## Exercise requirements
1: Write out the stretch of the machine learning journal from "Regression models will" through "tp / (tp/fn)", copying it word for word.
2: Rewrite the paragraph of the machine learning journal that begins "Regression models will make use" as a shorter version that keeps its main facts.

## Extracted text
[Start of Attachment]
Machine Learning Journal - GeorgeIniatis/Blood_Brain_Barrier_Drug_Prediction GitHub Wiki

Experiment 1: Try to build Classification models

Classification models will make use of the Class as the label
Two different model categories:
- Category 1: Models with just the Chemical Descriptors used as features
- Category 2: Models with Chemical Descriptors, Side Effects and Indications used as features (does the addition of Side Effects and Indications to the Chemical Descriptors improve our predictive performance?)
Training sets:
- For category 1 the whole dataset will be used, excluding the entries used in the Test set
- For category 2 a subset of the dataset will be used, those entries that have Side Effects and Indications available, again excluding the entries used in the Test set
Test set:
- Will be used to compare the models against against each other
- 20% subset of the dataset entries that have Chemical Descriptors and Side Effects and Indicators. This is to allow us to use compare the performance of the two different categories of models using the same test setperformance of the two different categories of models using the same test set

Regression models will make use of the LogBB as the label
Training set:
- A subset of the dataset will be used, those entries that have LogBB available, again excluding the entries used in the Test set
Test set:
- Will be used to compare the models against against each other
- 20% subset of the training set

Will not rely on just one metric as it can lead to extremely wrong conclusions about the model's performance
Classification Models
- Sensitivity/Recall:
  - How many of the actual positives are labelled as positive by our model
  - tp / (tp/fn)
[End of Attachment]
## Provided material
[Start of Attachment]
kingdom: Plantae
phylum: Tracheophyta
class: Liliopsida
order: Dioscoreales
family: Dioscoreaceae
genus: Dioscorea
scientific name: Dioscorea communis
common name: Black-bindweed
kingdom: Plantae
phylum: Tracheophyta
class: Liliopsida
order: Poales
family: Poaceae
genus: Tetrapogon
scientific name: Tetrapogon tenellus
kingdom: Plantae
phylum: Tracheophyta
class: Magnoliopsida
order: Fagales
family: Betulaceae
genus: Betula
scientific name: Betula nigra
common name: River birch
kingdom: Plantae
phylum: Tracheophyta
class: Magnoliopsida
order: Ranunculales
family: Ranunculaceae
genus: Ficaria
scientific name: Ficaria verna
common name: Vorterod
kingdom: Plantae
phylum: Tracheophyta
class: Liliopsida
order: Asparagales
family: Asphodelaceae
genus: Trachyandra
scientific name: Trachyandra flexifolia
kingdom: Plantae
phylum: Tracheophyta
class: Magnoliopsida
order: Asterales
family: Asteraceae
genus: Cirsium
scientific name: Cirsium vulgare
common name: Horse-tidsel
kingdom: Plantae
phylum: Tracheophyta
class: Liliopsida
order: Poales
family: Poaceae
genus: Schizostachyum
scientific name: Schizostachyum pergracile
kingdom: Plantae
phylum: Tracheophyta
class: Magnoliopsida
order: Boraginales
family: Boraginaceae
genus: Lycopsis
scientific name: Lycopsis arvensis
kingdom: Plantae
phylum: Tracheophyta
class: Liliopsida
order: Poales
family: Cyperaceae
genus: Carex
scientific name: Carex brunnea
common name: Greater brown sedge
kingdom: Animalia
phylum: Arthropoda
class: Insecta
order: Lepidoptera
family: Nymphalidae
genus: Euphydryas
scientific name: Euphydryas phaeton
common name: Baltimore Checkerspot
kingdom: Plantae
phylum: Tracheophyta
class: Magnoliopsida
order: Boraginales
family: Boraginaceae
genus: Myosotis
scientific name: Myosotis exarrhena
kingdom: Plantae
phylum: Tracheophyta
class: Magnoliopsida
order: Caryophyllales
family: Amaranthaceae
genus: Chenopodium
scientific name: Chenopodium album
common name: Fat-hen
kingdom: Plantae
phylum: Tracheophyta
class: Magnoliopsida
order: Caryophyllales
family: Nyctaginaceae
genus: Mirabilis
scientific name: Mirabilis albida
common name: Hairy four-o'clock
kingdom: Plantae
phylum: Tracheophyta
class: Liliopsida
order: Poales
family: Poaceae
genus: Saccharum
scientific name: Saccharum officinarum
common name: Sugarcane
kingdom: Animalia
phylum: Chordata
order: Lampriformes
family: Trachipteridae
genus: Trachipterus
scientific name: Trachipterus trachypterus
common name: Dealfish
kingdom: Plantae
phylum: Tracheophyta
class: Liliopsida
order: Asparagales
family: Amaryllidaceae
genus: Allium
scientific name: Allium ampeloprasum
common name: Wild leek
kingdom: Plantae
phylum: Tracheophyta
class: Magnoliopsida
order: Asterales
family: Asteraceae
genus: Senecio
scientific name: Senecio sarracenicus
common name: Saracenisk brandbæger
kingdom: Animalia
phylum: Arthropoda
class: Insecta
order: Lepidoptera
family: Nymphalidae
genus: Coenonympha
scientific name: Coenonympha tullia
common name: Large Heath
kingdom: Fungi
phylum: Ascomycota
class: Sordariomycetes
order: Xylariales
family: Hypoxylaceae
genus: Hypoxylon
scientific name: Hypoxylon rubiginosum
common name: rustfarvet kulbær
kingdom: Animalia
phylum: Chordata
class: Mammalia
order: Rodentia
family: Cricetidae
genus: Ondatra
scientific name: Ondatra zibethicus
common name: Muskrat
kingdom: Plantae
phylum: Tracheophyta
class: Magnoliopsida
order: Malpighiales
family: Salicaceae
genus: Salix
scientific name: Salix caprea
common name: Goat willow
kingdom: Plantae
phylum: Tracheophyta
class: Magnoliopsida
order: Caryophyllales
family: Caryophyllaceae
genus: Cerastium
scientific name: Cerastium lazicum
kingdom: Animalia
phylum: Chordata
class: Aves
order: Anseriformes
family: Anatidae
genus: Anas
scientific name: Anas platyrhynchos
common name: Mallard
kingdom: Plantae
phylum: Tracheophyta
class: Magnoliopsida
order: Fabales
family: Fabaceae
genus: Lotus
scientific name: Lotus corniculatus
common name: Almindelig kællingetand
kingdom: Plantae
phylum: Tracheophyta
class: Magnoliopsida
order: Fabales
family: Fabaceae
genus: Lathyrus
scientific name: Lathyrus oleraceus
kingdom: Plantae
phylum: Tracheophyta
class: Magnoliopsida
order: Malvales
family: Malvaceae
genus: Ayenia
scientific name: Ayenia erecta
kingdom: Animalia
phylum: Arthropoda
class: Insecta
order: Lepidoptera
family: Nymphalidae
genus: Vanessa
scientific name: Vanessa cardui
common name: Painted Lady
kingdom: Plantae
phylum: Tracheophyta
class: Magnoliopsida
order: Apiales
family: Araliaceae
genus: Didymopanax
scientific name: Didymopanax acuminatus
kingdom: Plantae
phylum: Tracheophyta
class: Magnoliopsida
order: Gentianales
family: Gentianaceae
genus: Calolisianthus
[End of Attachment]
## Responses to the tasks
1:
Regression models will make use of the LogBB as the label
Training set:
- A subset of the dataset will be used, those entries that have LogBB available, again excluding the entries used in the Test set
Test set:
- Will be used to compare the models against against each other
- 20% subset of the training set

Will not rely on just one metric as it can lead to extremely wrong conclusions about the model's performance
Classification Models
- Sensitivity/Recall:
  - How many of the actual positives are labelled as positive by our model
  - tp / (tp/fn)

2:
Regression models use LogBB as the label.
- Training set: the dataset entries that have LogBB available, excluding the Test set entries.
- Test set: a 20% subset of the training set, used to compare the models with each other.